Last season, I remember Miami Dolphin defensive end Jason Taylor saying that San Diego's Shawn Meriman shouldn't be eligible for NFL Defensive Player of the Year because he had been suspended four games for violating the NFL's substance abuse policy. Meriman was reportedly taking performance-enhancing drugs. So he was cheating.
The plain and simple translation of what Taylor was saying: If you cheat, you shouldn't be able to win these coveted awards.
So much for that. Belichick, the 2007 Coach of the Year, is the same man who received the largest individual fine in NFL history ($500,000) while getting his franchise fined a quarter-million dollars and losing their first-round draft pick.
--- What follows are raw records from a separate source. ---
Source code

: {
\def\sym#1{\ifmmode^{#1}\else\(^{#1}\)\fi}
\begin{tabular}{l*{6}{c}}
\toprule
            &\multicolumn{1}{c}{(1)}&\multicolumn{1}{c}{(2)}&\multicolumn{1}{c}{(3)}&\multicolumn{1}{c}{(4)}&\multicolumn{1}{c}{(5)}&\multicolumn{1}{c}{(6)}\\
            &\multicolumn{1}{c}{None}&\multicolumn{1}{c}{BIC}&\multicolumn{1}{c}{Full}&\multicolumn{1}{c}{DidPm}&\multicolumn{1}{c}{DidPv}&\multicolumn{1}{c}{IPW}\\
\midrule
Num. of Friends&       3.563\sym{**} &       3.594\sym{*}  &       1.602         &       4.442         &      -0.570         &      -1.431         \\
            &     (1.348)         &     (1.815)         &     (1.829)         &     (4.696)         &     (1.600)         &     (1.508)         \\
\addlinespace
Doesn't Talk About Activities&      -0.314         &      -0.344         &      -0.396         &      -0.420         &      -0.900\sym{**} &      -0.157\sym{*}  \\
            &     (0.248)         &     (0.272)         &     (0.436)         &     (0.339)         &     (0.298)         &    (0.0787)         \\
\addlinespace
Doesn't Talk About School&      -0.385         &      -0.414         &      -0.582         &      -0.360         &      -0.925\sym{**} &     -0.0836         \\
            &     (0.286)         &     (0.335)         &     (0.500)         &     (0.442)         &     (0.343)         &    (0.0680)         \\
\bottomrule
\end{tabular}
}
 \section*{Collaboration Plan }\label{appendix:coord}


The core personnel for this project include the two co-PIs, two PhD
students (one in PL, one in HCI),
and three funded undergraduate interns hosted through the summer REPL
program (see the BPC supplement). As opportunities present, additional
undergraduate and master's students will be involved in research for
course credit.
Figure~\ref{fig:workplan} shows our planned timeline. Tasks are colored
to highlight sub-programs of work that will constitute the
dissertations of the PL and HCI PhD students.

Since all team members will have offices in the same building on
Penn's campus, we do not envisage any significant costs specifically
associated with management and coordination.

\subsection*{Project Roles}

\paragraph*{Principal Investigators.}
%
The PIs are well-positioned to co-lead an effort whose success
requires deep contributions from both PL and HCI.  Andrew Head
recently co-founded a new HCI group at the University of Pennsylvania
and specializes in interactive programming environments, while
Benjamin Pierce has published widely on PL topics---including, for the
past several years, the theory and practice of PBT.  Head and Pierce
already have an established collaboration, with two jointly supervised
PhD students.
Just look at how much those fines are. And taking away a pick? That never happens.
The gravity of these punishments tell you just how detrimental the acts were. Stealing defensive signals compromises the integrity of the game. I think those penalties are much harsher than a four-game suspension for one player.
And it's not like there weren't other coaches who had success this season. Green Bay's Mike McCarthy. Cleveland's Romeo Crennell. Dallas's Wade Phillips. Heck, even Jack Del Rio in Jacksonville had a great year.
I realize that the Patriots did the unthinkable and ran the table for the perfect 16-0 regular season, but don't think that it isn't tainted by the Spygate scandal. And as a result, Belichick should not have won the COY award. By Belichick winning, it's the NFL that loses.